Doctor of Philosophy (PhD)

Department

Ecology & Evolutionary Biology

First Advisor

Robert Guralnick

Second Advisor

J. Patrick Kociolek

Third Advisor

Erin A. Tripp

Fourth Advisor

Andrew Martin

Fifth Advisor

Andrew Johnson

Abstract

Taxonomic checklists are a fundamental and widely-used product of taxonomy, providing a list of recognized taxa within a taxonomic group in a particular geographical area. Series of taxonomic checklists provide snapshots of recognized taxa over a period of time. Identifying and classifying the changes between these checklists can provide information on rates of name, synonym and circumscription change and can improve aggregation of datasets reconciled to different checklists.
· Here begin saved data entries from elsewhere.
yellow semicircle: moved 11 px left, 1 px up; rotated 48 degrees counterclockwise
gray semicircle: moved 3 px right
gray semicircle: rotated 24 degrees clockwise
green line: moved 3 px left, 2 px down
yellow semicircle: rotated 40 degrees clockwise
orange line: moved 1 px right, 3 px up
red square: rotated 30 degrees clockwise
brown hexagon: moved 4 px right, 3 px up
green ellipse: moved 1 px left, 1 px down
To demonstrate this, I used a series of North American bird checklists to test hypotheses about drivers of splitting rates in North America birds. In particular, I asked if splitting was predominantly undoing previous lumping that happened during the heyday of the modern synthesis. I found that bird species have been split at an accelerating rate since the 1980s. While this was partially the result of previously lumped species being resplit, most splits were unrelated to previous lumps and thus represent new discoveries rather than simply the undoing of previous circumscription changes. I also used a series of North American freshwater algal checklists to measure stability over fifteen years, and found that 26% of species names were not shared or synonymized over this period. Rates of synonymization, lumping or splitting of species remained flat, a marked difference from North American birds. Species that were split or lumped (7% of species considered) had significantly higher abundance than other species in the USGS NAWQA dataset, a biodiversity database that uses these checklists as an index. They were associated with 19% of associated observations, showing that a small number of recircumscribed species could significantly affect interpretation of biodiversity data.
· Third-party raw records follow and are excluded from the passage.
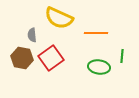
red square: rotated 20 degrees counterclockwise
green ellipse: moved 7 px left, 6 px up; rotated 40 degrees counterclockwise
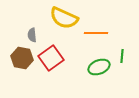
yellow semicircle: moved 5 px right
green ellipse: rotated 30 degrees counterclockwise
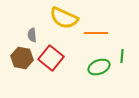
red square: rotated 15 degrees counterclockwise
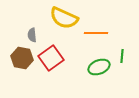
red square: rotated 15 degrees clockwise
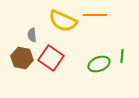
yellow semicircle: moved 1 px left, 3 px down
orange line: moved 1 px left, 18 px up
red square: rotated 20 degrees counterclockwise
green ellipse: moved 3 px up
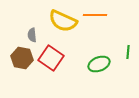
green line: moved 6 px right, 4 px up
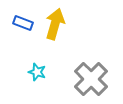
To facilitate this research, I developed a software tool that could identify and annotate taxonomic changes among a series of checklists, and could use this information to aggregate biodiversity data, which will hopefully facilitate similar research in the future. My dissertation demonstrates the value of taxonomic checklists series to answer specific questions about the drivers of taxonomic change ranging from philosophical and technical changes to characteristics of species themselves such as their abundance.